Faço referência a esses eventos para argumentar que é preciso ter cuidado com afirmações categóricas sobre os efeitos da IA. Sempre me incomodo quando ouço um discurso sobre a IA que se limita a realçar os problemas, os riscos, o potencial negativo. É o que prevalece hoje.
Essas coisas, evidentemente, são uma realidade. Mas é preciso lembrar que estamos diante de uma tecnologia que também traz enormes potenciais de nos trazer benefícios.

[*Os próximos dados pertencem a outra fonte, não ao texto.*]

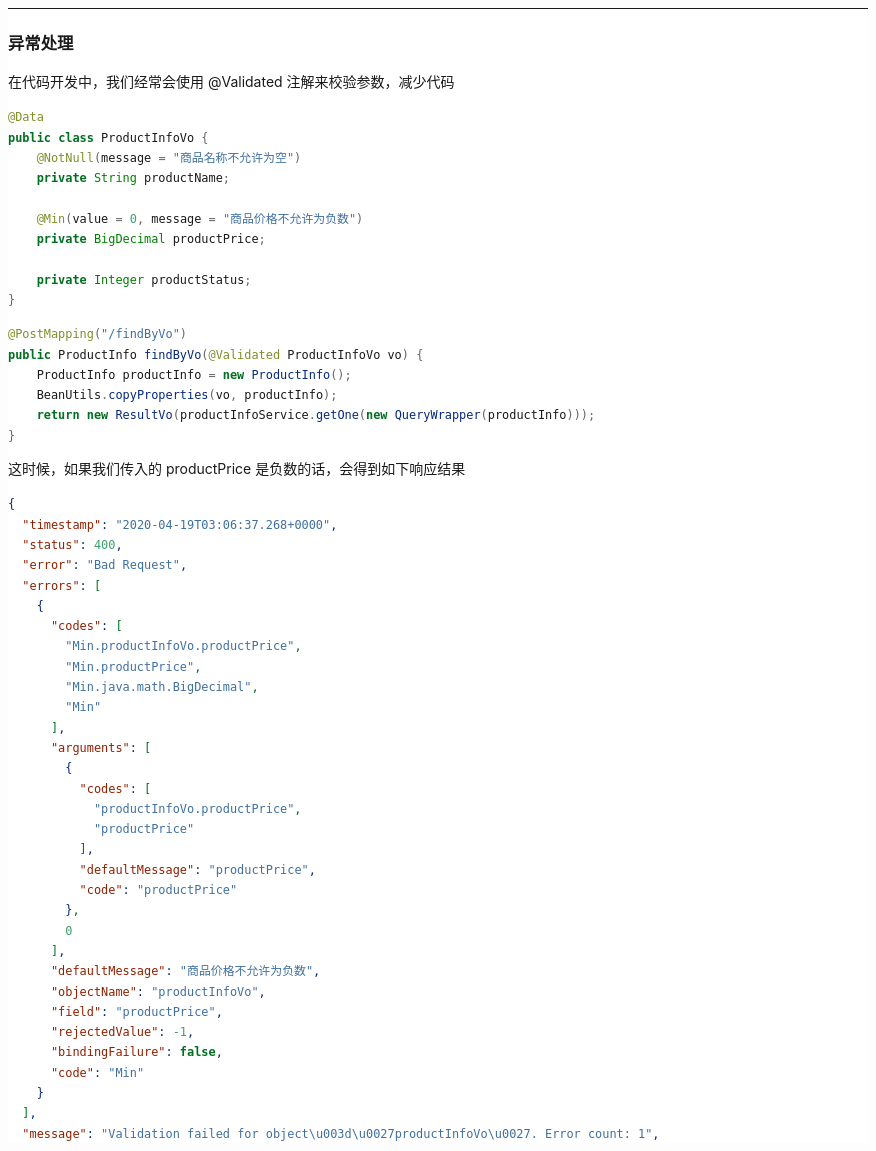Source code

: 

------

### 异常处理



在代码开发中，我们经常会使用 @Validated 注解来校验参数，减少代码

```java
@Data
public class ProductInfoVo {
    @NotNull(message = "商品名称不允许为空")
    private String productName;

    @Min(value = 0, message = "商品价格不允许为负数")
    private BigDecimal productPrice;

    private Integer productStatus;
}
```

```java
@PostMapping("/findByVo")
public ProductInfo findByVo(@Validated ProductInfoVo vo) {
    ProductInfo productInfo = new ProductInfo();
    BeanUtils.copyProperties(vo, productInfo);
    return new ResultVo(productInfoService.getOne(new QueryWrapper(productInfo)));
}
```



这时候，如果我们传入的 productPrice 是负数的话，会得到如下响应结果

```json
{
  "timestamp": "2020-04-19T03:06:37.268+0000",
  "status": 400,
  "error": "Bad Request",
  "errors": [
    {
      "codes": [
        "Min.productInfoVo.productPrice",
        "Min.productPrice",
        "Min.java.math.BigDecimal",
        "Min"
      ],
      "arguments": [
        {
          "codes": [
            "productInfoVo.productPrice",
            "productPrice"
          ],
          "defaultMessage": "productPrice",
          "code": "productPrice"
        },
        0
      ],
      "defaultMessage": "商品价格不允许为负数",
      "objectName": "productInfoVo",
      "field": "productPrice",
      "rejectedValue": -1,
      "bindingFailure": false,
      "code": "Min"
    }
  ],
  "message": "Validation failed for object\u003d\u0027productInfoVo\u0027. Error count: 1",
```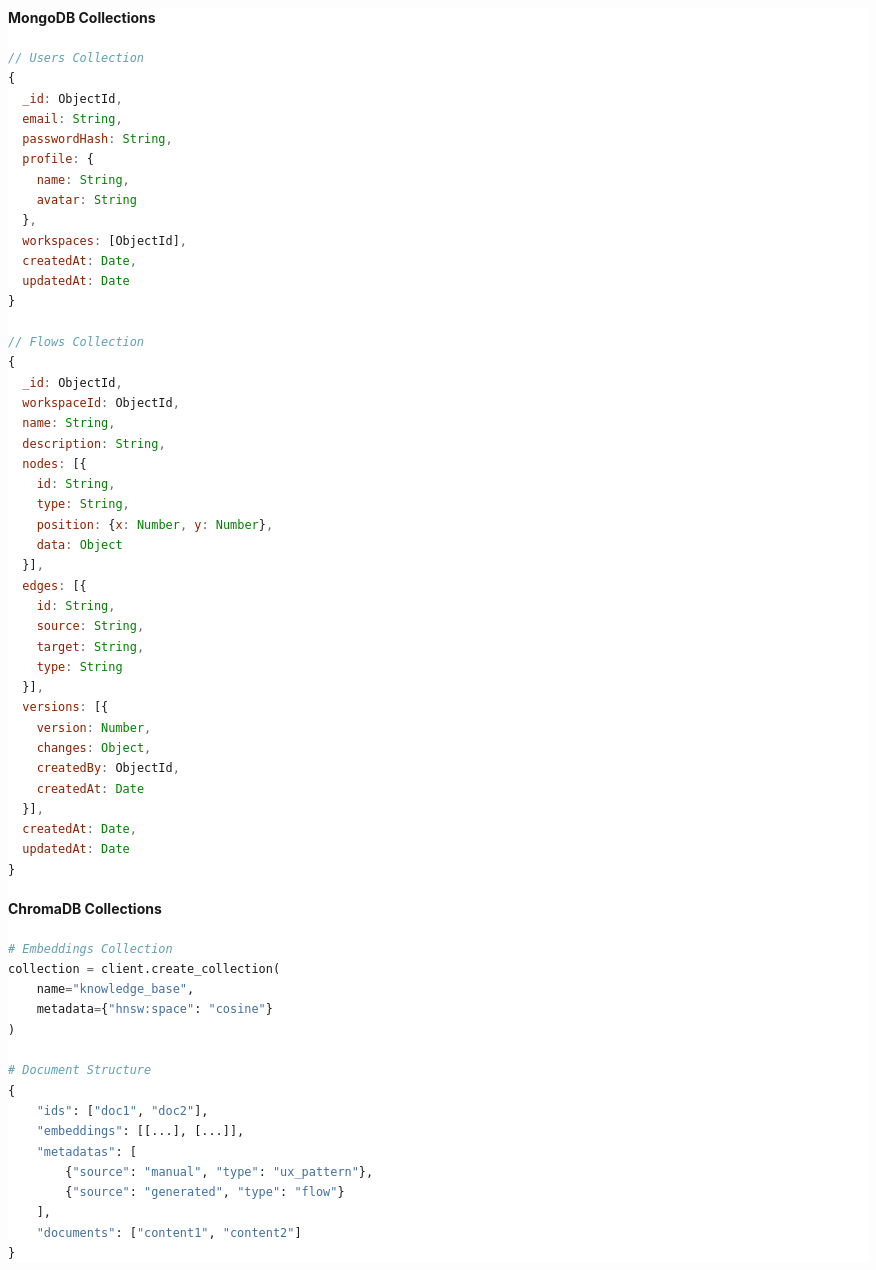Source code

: #### MongoDB Collections
```javascript
// Users Collection
{
  _id: ObjectId,
  email: String,
  passwordHash: String,
  profile: {
    name: String,
    avatar: String
  },
  workspaces: [ObjectId],
  createdAt: Date,
  updatedAt: Date
}

// Flows Collection
{
  _id: ObjectId,
  workspaceId: ObjectId,
  name: String,
  description: String,
  nodes: [{
    id: String,
    type: String,
    position: {x: Number, y: Number},
    data: Object
  }],
  edges: [{
    id: String,
    source: String,
    target: String,
    type: String
  }],
  versions: [{
    version: Number,
    changes: Object,
    createdBy: ObjectId,
    createdAt: Date
  }],
  createdAt: Date,
  updatedAt: Date
}
```

#### ChromaDB Collections
```python
# Embeddings Collection
collection = client.create_collection(
    name="knowledge_base",
    metadata={"hnsw:space": "cosine"}
)

# Document Structure
{
    "ids": ["doc1", "doc2"],
    "embeddings": [[...], [...]],
    "metadatas": [
        {"source": "manual", "type": "ux_pattern"},
        {"source": "generated", "type": "flow"}
    ],
    "documents": ["content1", "content2"]
}
```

Assim, ao lado do problema que o uso de IA pode trazer para a qualidade do debate público numa democracia, é interessante tentarmos enxergar como ela também pode nos ajudar. Seu potencial para reduzir os custos das campanhas eleitorais por exemplo é algo que poderíamos explorar?
Penso que tentarmos ver essas coisas de uma maneira mais equilibrada é, a longo prazo, vantajoso para toda a sociedade. A IA não vai desaparecer — ela vai se tornar cada vez mais integrada a nossa vida. Num cenário como esse, é fundamental conseguir explorar o potencial que a IA traz da forma mais benéfica possível.